My professor (Sir Michael Brady) at university 14 years ago set up a company to do this very thing, and he already had reliable models back before 2010. I believe their company was called Oxford Imaging or something similar.

Yep, everyone seems to forget that ML was available before 2021. Had a conversation recently with my former colleague who learned about some plastic packaging company which used "AI" to predict client orders and inform them about scheduling implications. When I told him that you don't need Transformers and 30GB models for that, he was quasi-confused, cause he kinda knew it but the hype just overtook his knowledge.
In ML courses, you’re taught to try simpler methods and models before turning to more complex ones. I think that’s something that hasn’t made it into the mainstream yet.

A lot of people seem to be using GPT-4 for tasks like text classification and NER, and they’d be much better off fine-tuning a BERT model instead. In vision, too, transformers are great but a lot of times, a CNN is all you really need.

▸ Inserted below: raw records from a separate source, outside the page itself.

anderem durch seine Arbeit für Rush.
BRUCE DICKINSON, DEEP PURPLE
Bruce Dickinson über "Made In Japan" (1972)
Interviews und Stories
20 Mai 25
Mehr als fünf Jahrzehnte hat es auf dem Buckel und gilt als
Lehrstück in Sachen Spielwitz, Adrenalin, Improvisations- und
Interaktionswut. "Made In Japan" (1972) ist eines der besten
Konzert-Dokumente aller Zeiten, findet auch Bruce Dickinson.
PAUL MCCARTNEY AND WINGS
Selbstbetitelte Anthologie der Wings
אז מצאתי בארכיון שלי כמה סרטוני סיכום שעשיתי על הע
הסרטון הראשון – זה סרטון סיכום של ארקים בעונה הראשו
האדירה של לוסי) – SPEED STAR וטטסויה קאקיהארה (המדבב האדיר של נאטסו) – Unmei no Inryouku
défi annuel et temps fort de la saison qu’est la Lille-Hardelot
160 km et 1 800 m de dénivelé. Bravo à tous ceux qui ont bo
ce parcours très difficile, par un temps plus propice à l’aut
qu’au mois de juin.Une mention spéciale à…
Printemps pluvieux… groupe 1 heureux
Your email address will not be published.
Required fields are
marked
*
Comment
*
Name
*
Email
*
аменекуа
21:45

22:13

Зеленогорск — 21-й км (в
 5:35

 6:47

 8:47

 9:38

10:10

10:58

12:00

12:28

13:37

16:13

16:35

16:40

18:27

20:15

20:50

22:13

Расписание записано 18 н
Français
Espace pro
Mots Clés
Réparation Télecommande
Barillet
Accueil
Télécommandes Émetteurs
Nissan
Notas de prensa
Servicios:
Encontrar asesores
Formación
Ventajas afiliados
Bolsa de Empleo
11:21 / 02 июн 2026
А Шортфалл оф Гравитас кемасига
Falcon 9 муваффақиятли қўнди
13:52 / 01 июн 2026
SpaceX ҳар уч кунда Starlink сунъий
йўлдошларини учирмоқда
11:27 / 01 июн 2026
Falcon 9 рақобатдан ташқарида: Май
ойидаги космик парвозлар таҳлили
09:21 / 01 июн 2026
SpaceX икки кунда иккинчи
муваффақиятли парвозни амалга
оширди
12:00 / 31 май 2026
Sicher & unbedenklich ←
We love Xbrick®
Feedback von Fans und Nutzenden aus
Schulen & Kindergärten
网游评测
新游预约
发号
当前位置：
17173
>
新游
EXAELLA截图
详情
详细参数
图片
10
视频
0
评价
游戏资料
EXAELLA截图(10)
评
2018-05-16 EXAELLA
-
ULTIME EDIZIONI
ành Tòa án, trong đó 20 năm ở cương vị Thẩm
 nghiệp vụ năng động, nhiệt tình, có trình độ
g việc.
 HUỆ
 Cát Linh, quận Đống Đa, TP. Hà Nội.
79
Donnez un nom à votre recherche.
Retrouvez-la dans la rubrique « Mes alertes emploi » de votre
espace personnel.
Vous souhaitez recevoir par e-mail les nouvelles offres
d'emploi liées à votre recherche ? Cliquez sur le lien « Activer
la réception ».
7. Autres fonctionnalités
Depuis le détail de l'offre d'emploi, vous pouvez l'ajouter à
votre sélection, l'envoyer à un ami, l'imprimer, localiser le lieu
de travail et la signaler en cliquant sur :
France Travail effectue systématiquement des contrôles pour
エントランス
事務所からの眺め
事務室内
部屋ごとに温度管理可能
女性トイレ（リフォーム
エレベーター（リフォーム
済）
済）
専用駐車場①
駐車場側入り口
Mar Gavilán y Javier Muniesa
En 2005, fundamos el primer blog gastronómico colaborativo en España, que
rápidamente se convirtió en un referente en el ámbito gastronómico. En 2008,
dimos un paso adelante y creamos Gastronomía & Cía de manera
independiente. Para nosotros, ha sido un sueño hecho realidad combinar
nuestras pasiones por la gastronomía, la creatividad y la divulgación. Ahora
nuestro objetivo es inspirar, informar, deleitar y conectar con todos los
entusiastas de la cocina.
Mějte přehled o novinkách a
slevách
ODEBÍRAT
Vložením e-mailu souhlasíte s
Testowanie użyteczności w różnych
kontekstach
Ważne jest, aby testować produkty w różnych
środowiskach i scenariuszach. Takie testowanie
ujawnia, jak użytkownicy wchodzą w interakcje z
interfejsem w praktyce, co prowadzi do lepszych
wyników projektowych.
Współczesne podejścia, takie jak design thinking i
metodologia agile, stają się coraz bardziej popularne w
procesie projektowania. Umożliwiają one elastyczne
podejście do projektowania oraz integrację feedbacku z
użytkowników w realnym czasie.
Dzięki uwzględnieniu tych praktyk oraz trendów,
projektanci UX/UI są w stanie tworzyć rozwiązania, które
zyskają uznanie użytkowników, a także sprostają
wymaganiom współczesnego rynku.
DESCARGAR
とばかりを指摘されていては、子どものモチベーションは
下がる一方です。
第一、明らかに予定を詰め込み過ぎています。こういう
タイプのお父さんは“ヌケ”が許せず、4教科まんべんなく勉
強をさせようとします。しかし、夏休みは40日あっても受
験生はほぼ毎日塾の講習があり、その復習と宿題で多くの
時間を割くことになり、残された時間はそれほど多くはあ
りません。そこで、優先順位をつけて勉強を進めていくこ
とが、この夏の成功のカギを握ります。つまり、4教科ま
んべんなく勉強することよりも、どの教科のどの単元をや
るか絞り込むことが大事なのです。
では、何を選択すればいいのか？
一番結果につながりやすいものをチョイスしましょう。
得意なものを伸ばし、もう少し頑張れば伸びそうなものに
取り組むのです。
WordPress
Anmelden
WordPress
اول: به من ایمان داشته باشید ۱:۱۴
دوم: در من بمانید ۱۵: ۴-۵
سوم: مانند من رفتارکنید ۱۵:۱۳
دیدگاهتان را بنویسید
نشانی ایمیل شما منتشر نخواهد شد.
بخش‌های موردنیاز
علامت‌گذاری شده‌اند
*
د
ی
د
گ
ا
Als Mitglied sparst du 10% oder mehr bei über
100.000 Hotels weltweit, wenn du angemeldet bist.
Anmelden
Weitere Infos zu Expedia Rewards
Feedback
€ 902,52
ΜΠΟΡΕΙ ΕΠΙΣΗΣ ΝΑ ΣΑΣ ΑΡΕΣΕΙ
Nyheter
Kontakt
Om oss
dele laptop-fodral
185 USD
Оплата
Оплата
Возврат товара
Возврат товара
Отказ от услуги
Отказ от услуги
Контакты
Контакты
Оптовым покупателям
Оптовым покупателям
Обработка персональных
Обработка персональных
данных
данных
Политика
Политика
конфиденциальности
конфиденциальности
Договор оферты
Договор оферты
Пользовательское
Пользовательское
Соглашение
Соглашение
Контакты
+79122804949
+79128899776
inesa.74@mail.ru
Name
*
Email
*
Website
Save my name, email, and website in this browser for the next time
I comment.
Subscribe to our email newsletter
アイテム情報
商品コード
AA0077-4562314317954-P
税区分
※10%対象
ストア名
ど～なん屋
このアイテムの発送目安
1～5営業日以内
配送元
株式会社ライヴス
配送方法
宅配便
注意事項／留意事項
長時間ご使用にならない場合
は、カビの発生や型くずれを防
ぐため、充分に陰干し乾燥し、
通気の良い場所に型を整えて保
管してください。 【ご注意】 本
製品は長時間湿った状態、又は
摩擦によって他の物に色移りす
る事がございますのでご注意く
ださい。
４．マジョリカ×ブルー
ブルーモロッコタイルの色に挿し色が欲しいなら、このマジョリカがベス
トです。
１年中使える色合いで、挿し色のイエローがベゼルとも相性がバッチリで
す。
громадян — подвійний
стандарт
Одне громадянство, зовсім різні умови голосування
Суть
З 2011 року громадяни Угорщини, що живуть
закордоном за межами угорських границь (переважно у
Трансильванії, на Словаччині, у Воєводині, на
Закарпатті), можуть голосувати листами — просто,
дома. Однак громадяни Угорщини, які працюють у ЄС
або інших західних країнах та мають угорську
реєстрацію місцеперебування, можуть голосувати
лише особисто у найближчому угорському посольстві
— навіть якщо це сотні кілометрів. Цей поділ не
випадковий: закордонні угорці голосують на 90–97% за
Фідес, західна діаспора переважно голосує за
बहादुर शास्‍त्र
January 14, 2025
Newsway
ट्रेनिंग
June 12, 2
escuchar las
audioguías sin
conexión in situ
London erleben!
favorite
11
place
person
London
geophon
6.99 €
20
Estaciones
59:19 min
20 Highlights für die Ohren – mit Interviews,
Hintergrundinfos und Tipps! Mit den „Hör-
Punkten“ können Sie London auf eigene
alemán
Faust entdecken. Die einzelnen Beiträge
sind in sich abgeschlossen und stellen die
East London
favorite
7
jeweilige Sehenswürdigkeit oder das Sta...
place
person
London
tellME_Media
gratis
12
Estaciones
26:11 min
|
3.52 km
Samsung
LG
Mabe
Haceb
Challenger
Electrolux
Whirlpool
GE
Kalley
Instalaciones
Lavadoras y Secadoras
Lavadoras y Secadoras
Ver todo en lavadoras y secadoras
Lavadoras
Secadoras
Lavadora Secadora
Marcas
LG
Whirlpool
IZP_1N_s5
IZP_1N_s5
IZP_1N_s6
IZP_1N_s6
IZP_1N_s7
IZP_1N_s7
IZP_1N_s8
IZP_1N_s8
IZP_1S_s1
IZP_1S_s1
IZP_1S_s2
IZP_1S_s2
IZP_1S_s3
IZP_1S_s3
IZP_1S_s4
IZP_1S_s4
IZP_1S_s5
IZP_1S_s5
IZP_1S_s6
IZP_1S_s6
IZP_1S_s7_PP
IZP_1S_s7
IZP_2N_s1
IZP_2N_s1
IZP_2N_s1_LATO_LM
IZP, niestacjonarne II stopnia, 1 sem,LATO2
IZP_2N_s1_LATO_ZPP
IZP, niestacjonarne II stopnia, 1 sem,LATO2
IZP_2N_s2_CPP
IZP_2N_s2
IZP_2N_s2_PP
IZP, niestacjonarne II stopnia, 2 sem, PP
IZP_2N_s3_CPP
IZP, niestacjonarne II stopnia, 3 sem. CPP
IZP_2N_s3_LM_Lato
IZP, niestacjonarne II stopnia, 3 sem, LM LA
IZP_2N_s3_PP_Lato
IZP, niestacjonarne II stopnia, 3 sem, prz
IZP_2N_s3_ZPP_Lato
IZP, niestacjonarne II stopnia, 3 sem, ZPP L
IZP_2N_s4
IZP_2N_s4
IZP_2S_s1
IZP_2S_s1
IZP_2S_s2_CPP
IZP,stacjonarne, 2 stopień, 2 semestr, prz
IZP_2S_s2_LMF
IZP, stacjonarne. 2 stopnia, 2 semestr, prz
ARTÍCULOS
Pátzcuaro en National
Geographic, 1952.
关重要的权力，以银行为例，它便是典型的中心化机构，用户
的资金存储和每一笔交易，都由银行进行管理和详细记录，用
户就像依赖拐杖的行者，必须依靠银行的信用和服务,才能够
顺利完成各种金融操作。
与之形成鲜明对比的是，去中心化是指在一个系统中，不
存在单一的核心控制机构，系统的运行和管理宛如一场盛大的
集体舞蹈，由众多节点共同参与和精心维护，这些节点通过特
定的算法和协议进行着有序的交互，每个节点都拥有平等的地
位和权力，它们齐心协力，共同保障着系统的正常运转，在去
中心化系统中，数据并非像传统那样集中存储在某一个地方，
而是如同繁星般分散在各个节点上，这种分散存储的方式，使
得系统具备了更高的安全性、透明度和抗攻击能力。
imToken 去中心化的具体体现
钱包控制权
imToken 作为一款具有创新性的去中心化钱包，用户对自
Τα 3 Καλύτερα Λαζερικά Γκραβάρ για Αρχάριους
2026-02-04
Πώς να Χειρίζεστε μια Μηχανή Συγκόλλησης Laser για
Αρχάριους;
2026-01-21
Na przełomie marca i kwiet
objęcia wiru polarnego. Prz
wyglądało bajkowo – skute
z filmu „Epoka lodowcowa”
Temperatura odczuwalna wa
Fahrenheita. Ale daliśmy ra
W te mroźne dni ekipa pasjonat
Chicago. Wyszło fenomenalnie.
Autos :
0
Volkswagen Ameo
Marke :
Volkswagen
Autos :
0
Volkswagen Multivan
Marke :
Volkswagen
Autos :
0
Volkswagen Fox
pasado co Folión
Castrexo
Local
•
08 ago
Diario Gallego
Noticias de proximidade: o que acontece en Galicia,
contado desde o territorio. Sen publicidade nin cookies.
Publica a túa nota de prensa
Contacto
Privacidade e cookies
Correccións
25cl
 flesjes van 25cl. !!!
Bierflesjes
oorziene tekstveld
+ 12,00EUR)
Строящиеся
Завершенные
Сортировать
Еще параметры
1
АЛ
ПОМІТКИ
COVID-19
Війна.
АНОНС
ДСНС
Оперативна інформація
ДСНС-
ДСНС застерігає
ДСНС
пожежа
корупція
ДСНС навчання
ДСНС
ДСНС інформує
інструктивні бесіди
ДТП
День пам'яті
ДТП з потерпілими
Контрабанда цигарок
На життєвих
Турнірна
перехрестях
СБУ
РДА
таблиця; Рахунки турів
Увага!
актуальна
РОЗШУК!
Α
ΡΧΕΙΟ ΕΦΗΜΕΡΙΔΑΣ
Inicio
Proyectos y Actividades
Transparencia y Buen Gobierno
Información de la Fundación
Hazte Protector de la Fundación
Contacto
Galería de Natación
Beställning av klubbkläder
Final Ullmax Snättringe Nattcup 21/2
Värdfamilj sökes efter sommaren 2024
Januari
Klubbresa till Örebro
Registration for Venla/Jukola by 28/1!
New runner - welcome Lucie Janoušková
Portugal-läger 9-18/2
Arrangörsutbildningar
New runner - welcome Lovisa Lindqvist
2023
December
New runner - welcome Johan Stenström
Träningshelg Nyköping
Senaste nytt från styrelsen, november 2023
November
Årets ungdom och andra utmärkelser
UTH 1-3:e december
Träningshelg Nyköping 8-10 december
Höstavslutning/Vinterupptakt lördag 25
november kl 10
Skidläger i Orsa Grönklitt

We haven't even gotten there yet, have we?

Yes and no. Countless teams have solved exactly this problems at universities and research groups across the world. Technically it's pretty much a solved problem. The hard part is getting the systems out of the labs and certified as an actual product and convincing hospitals and doctors to actually use them.

Maybe it's a liability issue, not a competency issue.
Until a single pixel makes a cat a dog or something like that.
Changing a single pixel is usually not enough to confuse convolutional neuronal networks. Even so, human supervision will probably always be quite important.